Legislative race tests Macron’s agenda
Parliamentary turnout was 41%
PARIS | French voters stayed away from the polls in large numbers Sunday in the first round of a legislative election expected to deliver a comfortable majority for newly elected President Emmanuel Macron to make good on his promises of far-reaching change for France.
The turnout rate was 41 percent by late afternoon, according to the Interior Ministry. That was down from 48 percent in the first round of the last parliamentary elections in 2012.
The voter apathy suggested a sharp drop in voter interest in an election that even Mr. Macron’s opponents felt was largely lost in advance, with the president’s Republic on the Move! party widely expected to secure a majority.
“I think people don’t realize how important these elections are,” said Pamela Guillou, who voted in the northern town of Henin-Beaumont, where far-right leader Marine Le Pen was hoping to win a legislative seat for the first time.
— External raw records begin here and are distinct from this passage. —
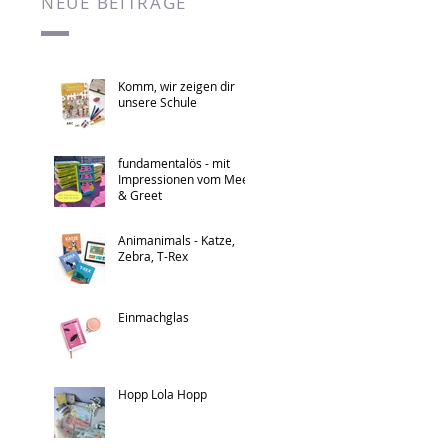
NEUE BEITRÄGE
Komm, wir zeigen dir
unsere Schule
fundamentalös - mit
Impressionen vom Meet
& Greet
Animanimals - Katze,
Zebra, T-Rex
Einmachglas
Hopp Lola Hopp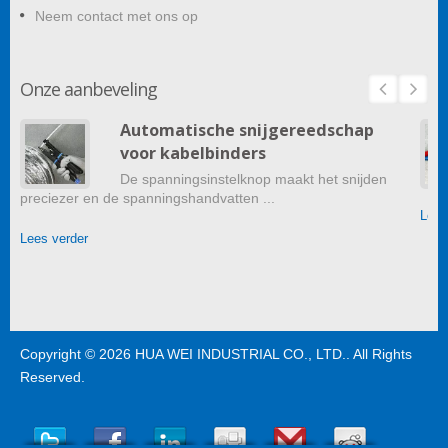
Neem contact met ons op
Onze aanbeveling
Automatische snijgereedschap
voor kabelbinders
De spanningsinstelknop maakt het snijden
preciezer en de spanningshandvatten ...
Lees
Lees verder
Copyright © 2026
HUA WEI INDUSTRIAL CO., LTD.
. All Rights
Reserved.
Another Henin-Beaumont resident, David Queneutte, blamed voter fatigue with politicians. “With all the promises that they’ve made and that they never hold, there’s less and less people who go out and vote,” he said.
A total of 7,882 candidates were running for 577 seats in the National Assembly. Under France’s election rules, low turnout could see fewer candidates advance to the decisive second round next Sunday.
Polls suggest voters will strongly favor Mr. Macron’s party and dramatically shake up French politics, punishing the traditional left and right parties and leaving no single strong opposition force.
An absolute majority for Mr. Macron’s party would enable him to implement campaign promises to simplify labor rules and make it easier to lay off workers in hopes of boosting hiring. The government outlined the main themes of a major labor reform that has already angered French unions and is likely to prompt tensions over the summer.
Mr. Macron also plans to quickly pass a law to strengthen security measures — effectively making the state of emergency permanent, after multiple Islamic extremist attacks in France — and another one that he says will put more ethics into French politics. The government needs a new National Assembly in place to vote on the bills.
Mr. Macron called on French voters to give him a “majority to make changes” on the night of his victory May 7. “That’s what the country wants and that’s what it deserves,” he said.
A minimum of 289 seats is required to secure an absolute majority.